3年ほど前に現在の場所へ引っ越され、お庭に念願のメダカ専用ハウスを建てられた。

ハウスの中にきっちりと容器が並べられ、整然とした様子に本間さんの性格が現れているのがよくわかった。

発泡箱やプランター、プラスチックケースや小型トロ舟など、様々な容器をお使いで、フ化用や稚魚の育成、親用など、サイズ別に活用されている。

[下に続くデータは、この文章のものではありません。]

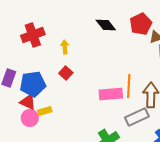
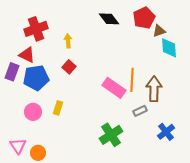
pink rectangle: (111, 94) -> (114, 88), turned 40
red triangle: (28, 102) -> (27, 55), moved
yellow rectangle: (45, 111) -> (58, 108), moved, turned -56
gray rectangle: (137, 117) -> (140, 111), size x0.6

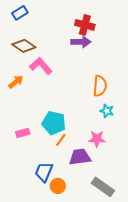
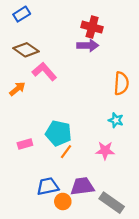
orange semicircle: (100, 86) -> (121, 83), moved
purple trapezoid: (80, 157) -> (82, 186), moved
blue trapezoid: (44, 172) -> (48, 186), turned 55

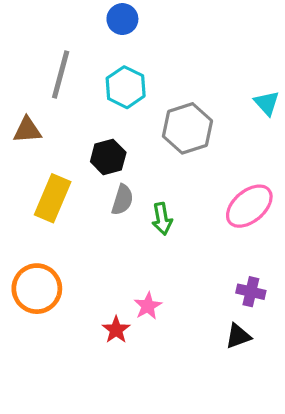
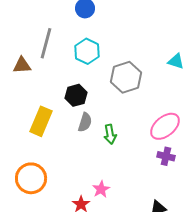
cyan triangle: (267, 103) -> (176, 61), turned -30
brown triangle: (27, 130) -> (22, 65), moved
purple cross: (251, 292) -> (166, 156), moved

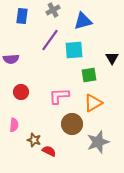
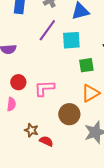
pink L-shape: (59, 96) -> (44, 88), moved
pink semicircle: (14, 125) -> (11, 104), moved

産卵床を収容した容器にも、ひとつひとつエアーチューブをセットして、緩くエアレーションをされていた。今までのご経験から、やはり水面を動かすことが必要と、卵から親まで、ほとんどの容器にエアーはセットされていた。油膜ができることがお嫌いで、「ハウスを建てる前はエアーの配管に憧れてました」と笑われていた。
念願であったハウスを建てられたことで、容器の数も増えたが、場所があると飼う品種数も増え、あっという間に容器でいっぱいになってしまったという。ハウスで管理するようになっての利点は、加温と雨水が入らないこととおっしゃる。屋外飼育での温度変化や雨水が入ることでの水質の急変がなくなるので、格段に管理はしやすくなったそうだ。それでも管理のチェックは細かく行っておられ、親の容器で週一回、加温時の稚魚では、体が持つ限り水換えをし続けるとされる。
住宅整備関係のお仕事をされておられ、早朝からお仕事に出られる。そのため、朝は餌やりと簡単なチェックしかできないそうで、メインの管理は帰宅後になるが、小さなお子さんがおられるので、お子さんの世話を終えた午前0時から2時くらいがメダカ時間になる。

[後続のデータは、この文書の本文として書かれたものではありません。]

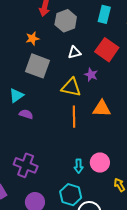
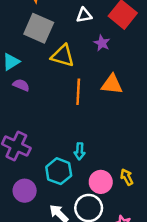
yellow triangle: (71, 87) -> (63, 56), moved
pink circle: (100, 163) -> (101, 182), moved
cyan hexagon: (71, 195) -> (59, 171), moved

やはりメダカにはまった人にとっては、次々と品種を導入し、その分、容器が増えていくというのは鉄板の出来事なのだろう。本間さんも一時期は30品種ほどを飼育されていたそうだが、これからは品種を絞って取り組みたいとされておられた。
特に強いこだわりをお持ちなのが“黒百式”である。

オークションで見つけたそのメダカは、「いくら積んでも欲しい!」と思えたそうである。そして、その“黒百式”を使っての横見への強いこだわりを持たれ、「今後はこれだけに絞ろうとも考えてます」とされる。

“黒百式”に行田淡水魚の黒系全身体内光を交配されている。


白い容器で稚魚から飼い、薄い体色の個体ははじかれ、現在、F3まできている。特に横見では独特な黒さを見せ、透明鱗性だがエラ蓋まで黒くなるところがお気に入りで、「今、一番かわいいお気に入りです」とおっしゃる。「女性や一般受けはしないかもしれませんけど」とも笑われておられた。

こちらは“黒百式”に“緑光”を交配。


“緑光”由来の体側の輝きに注目し、さらに全身側面光を目指されてもおられる。

「色ものは苦手なんで」と、「流行りものなどは仲間に任せます」とご自分のこだわりをお持ちである。しかし、これらの“黒百式”系統魚を見せていただき、ご自分の好みを貫くことの大切さを改めて感じられた。
ブログなどSNSでのつながりもメダカ飼育から得られたものだとされ、メダカ仲間との交流も楽しみにされている。展示会に出かければ新たな出会いもあったり、日程を合わせて遠方まででかけたりと、メダカ仲間との行動を楽しまれておられる。

「メダカを作出してみたい」という当初から持たれていた気持ちを実現しつつある本間さん。仲間とのつながりやご家族を大切にされながら、ご自分のこだわりに一直線な姿に、本当のメダカ好きな愛好家の姿を見せていただいた。